Permitam que me apresente.
Nasci nos anos 90 com todos os sonhos do mundo. Até ver, nada fiz. Mas guardo ideias e projectos na memória. Guardo também revoltas, mas isso é outra história.
Sei que sou pouco e que pouco sei. Compreendo quando não me levam a sério, a sério. Por ser novo, por ter pouco tempo de vida. E sei que sou ínfimo, mas saibam que não o sou sozinho. Quem sou eu para vos perguntar mas quem são vocês para me subestimar? ”Do pó vieste e ao pó voltarás.” Vamos juntos?
Cresci numa época de transição. Do analógico para o digital, do real para o virtual. Numa época que nunca se chamará época, que no futuro será ofuscada pela rudimentaridade retrógrada da anterior e pela tecnologia evolutiva da posterior. Nos livros de História será descrita como “período de desenvolvimentos tecnológicos” e será folheada rapidamente. Isto, se houver História. Pior: isto, se houver livros.

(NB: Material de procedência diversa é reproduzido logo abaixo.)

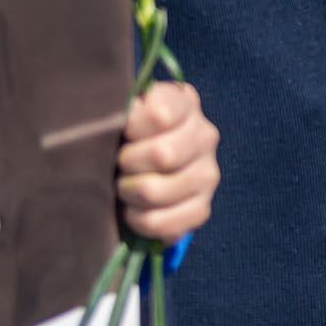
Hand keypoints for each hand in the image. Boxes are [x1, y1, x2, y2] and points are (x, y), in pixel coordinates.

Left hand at [116, 82, 219, 244]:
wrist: (135, 169)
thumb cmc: (124, 134)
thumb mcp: (122, 111)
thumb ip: (122, 106)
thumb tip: (122, 114)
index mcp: (186, 103)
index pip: (160, 115)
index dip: (130, 126)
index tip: (120, 131)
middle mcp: (205, 135)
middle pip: (162, 155)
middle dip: (127, 163)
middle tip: (118, 163)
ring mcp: (208, 174)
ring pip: (155, 191)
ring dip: (129, 193)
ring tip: (124, 186)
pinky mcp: (202, 209)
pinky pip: (162, 223)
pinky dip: (138, 220)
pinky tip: (134, 210)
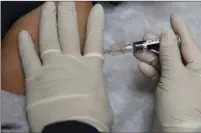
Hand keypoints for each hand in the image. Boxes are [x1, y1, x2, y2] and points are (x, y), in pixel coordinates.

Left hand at [18, 2, 112, 131]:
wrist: (71, 132)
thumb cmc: (93, 119)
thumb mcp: (101, 102)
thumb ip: (94, 89)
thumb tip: (90, 88)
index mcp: (91, 69)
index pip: (95, 39)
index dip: (96, 22)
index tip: (96, 8)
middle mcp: (71, 63)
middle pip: (69, 31)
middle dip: (67, 11)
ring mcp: (51, 68)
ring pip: (48, 38)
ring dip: (48, 19)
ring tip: (48, 3)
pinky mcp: (35, 79)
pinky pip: (29, 57)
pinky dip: (25, 45)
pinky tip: (23, 32)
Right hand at [135, 14, 200, 131]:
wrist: (173, 132)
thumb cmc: (179, 101)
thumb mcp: (175, 74)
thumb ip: (169, 53)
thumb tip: (166, 34)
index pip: (189, 46)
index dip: (180, 30)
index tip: (173, 17)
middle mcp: (192, 75)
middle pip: (174, 55)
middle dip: (159, 46)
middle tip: (145, 36)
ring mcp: (179, 83)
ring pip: (165, 65)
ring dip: (151, 58)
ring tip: (138, 50)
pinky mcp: (168, 91)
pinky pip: (160, 77)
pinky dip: (152, 72)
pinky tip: (142, 66)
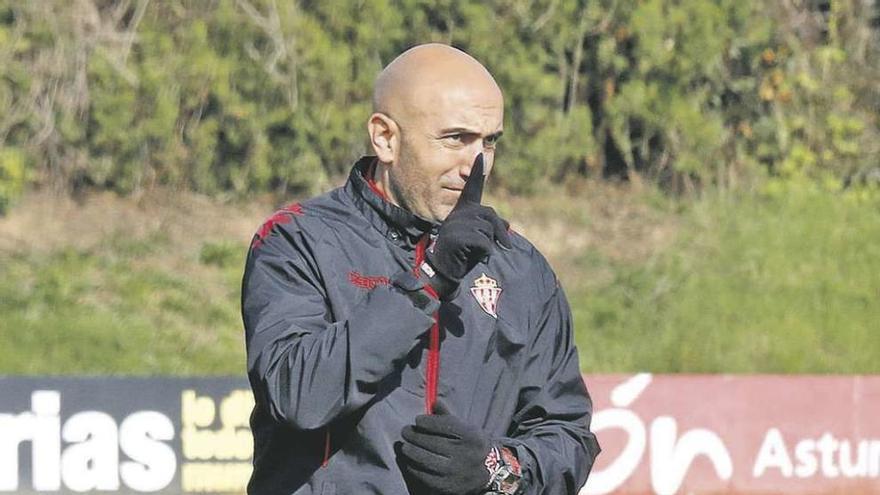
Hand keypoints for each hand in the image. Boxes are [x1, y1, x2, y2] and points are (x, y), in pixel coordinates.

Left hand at [399, 401, 491, 494]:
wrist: (489, 471)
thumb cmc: (471, 444)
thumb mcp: (466, 427)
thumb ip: (448, 415)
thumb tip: (432, 400)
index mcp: (472, 437)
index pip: (446, 426)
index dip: (428, 422)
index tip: (417, 419)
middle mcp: (465, 455)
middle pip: (433, 443)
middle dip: (415, 435)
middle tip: (405, 431)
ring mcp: (456, 472)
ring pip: (427, 460)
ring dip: (411, 451)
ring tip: (404, 446)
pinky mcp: (448, 486)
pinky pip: (425, 476)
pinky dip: (414, 467)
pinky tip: (410, 460)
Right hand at [423, 154, 511, 298]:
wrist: (444, 270)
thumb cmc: (463, 253)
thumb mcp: (478, 237)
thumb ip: (490, 227)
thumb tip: (507, 225)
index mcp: (462, 211)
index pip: (471, 190)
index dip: (476, 173)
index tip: (480, 155)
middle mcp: (458, 214)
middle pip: (489, 215)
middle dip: (499, 231)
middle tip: (503, 246)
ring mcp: (456, 224)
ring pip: (488, 229)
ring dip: (488, 244)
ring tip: (475, 252)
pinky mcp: (457, 236)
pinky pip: (484, 242)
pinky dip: (485, 252)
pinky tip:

A educação e a infância de há uns anos para cá mudou drasticamente. Os meus pais sabiam dos rios e eu mal sei se me rio. No telejornal via-se o homem subir à lua e hoje vê-se o homem cair por terra. Não se brinca ao macaquinho do Chinês, mas compram-se aparelhos vindos da China. Os miúdos encontram consolo em consolas. Já não levam cordas de saltar para os recreios. Não sabem fazer um quantos-queres. Não mandam bilhetes amorosos e propostas de namoro. Falam online e namoram por likes. São educados por ecrãs e crescem pela internet. Faltam-lhes remendos de ganga nas calças, dos joelhos esfolados, cabelos despenteados e unhadas na cara. Sapatos rotos e pensos pelo corpo. Crescem sem nunca ter metido as mãos na boca depois de ouvir um palavrão, imaginas?

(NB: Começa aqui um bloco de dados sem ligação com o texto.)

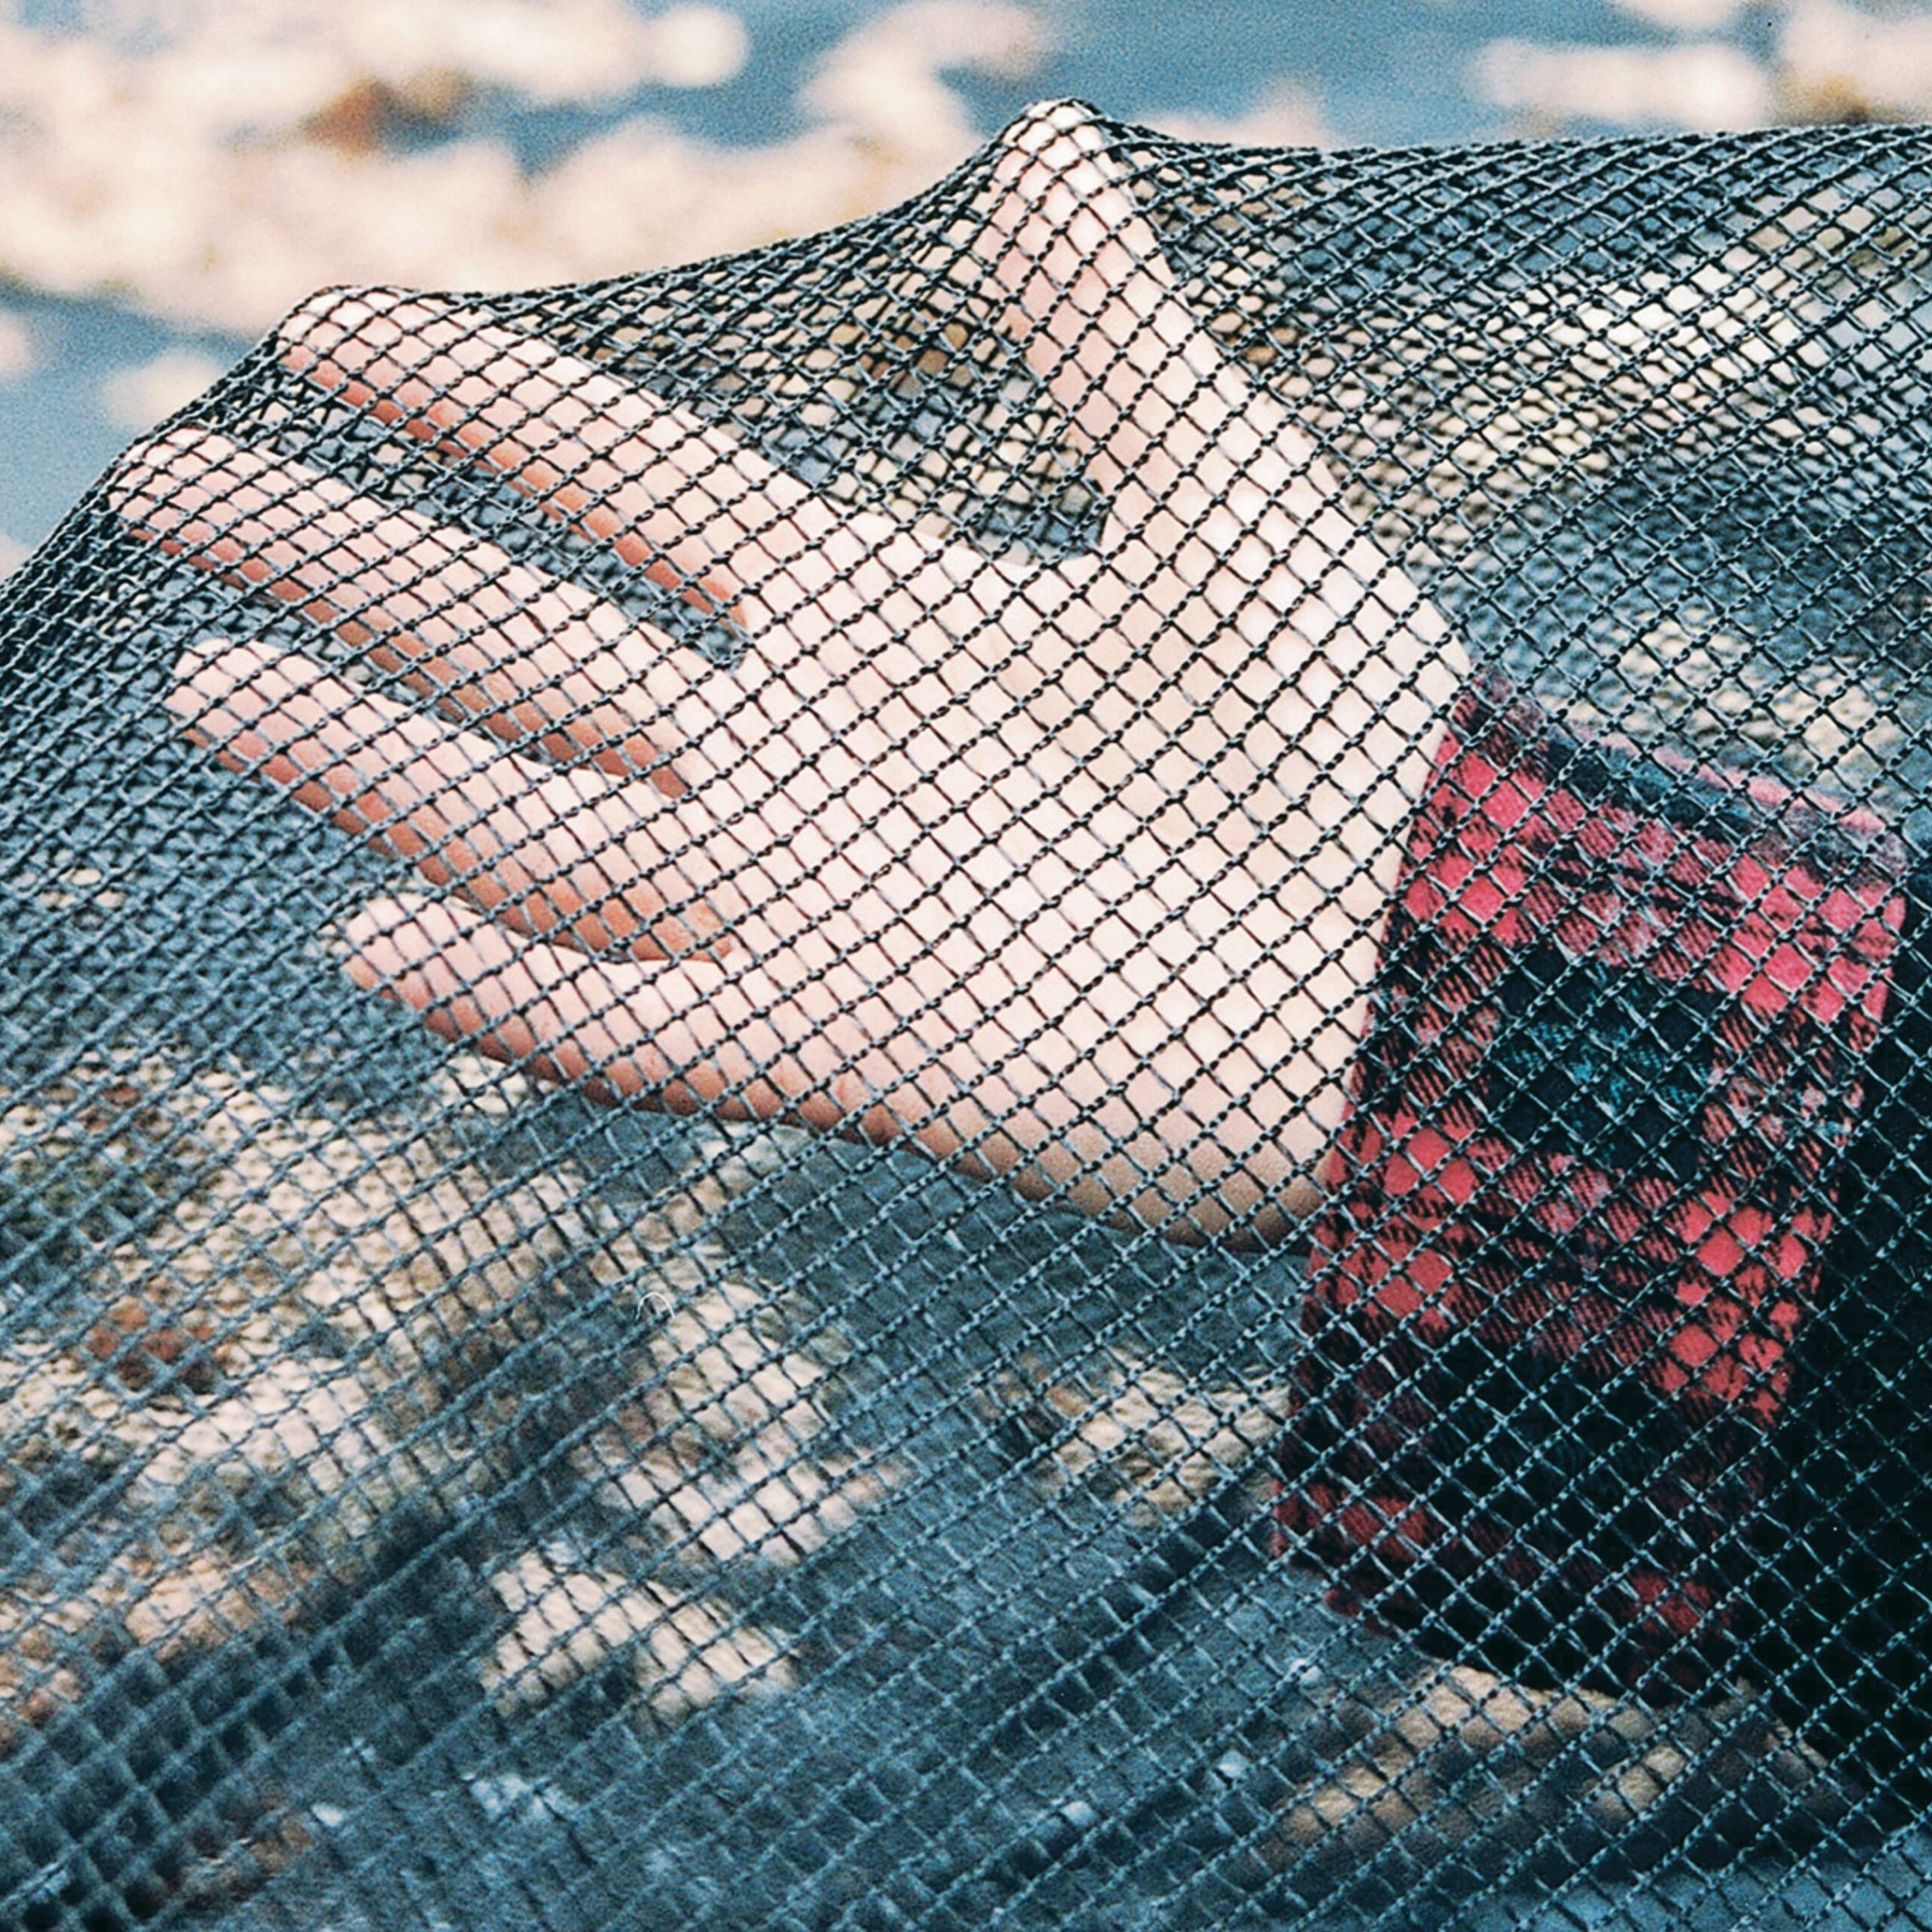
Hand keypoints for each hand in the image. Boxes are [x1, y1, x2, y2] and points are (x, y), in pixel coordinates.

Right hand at [112, 101, 1466, 1241]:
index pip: (625, 487)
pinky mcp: (845, 1052)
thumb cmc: (1358, 740)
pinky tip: (379, 942)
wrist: (1439, 966)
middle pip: (528, 646)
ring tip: (217, 681)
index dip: (475, 403)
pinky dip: (515, 997)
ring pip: (539, 830)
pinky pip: (639, 1026)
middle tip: (166, 490)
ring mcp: (810, 909)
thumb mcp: (1224, 501)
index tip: (317, 329)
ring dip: (375, 766)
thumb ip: (1108, 343)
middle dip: (351, 567)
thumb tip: (1045, 147)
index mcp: (877, 617)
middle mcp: (806, 758)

Já nós não somos miúdos e ainda não somos exemplo. Não vivemos sem telemóvel e o que não percebemos é que não vivemos com telemóvel. As redes sociais a que estamos expostos são cor-de-rosa. Partilhamos segundos felizes para esconder vidas que passamos tristes. Todos querem rir e ninguém quer pensar. Somos a geração mais facilitada e mais preguiçosa. Estamos rotinados e acríticos. Se assim continuarmos, cessem as preocupações dos robôs que substituem os humanos e comecem as dos humanos que substituem os robôs.
Sobrevivi a mais do que um fim do mundo, se bem que cada vez mais para lá caminhamos. Abraçamos o que mata e matamos o que vive. Caminhamos para a morte porque é mais cómodo (sobre)viver num mundo com grandes fábricas, carros para todos e móveis bonitos. Somos contra a poluição, desertificação e desmatamento. Quer dizer, não somos. Mas dizemos que sim. Dispensamos os factos das reportagens alarmantes como se desligássemos o despertador aos fins de semana. “Hoje não estou para isso, deixa-me (morrer) em paz.”
Sei que sou pouco e que pouco sei. Não penso muito ou penso demais. Compenso com banalidades. Sou um mero leitor de dias chuvosos e um mísero filósofo de insónias. Só atinjo a sobriedade depois de beber uns copos. De resto, ando à deriva. Não gosto de dinheiro mas gosto da segurança que me traz. Não sou metódico e deixo as coisas para a última da hora. Sento-me à frente da secretária e espero pelas palavras que não se escrevem enquanto me assumo como narrador da minha própria vida. Enquanto percebo que o acessório se tornou essencial e o essencial acessório.
Os miúdos andam de calças para baixo e eu ando cabisbaixo.
E ando a suspirar mais vezes.
Permitam que me apresente. Há quem me chame ignorante. Há quem me chame demente.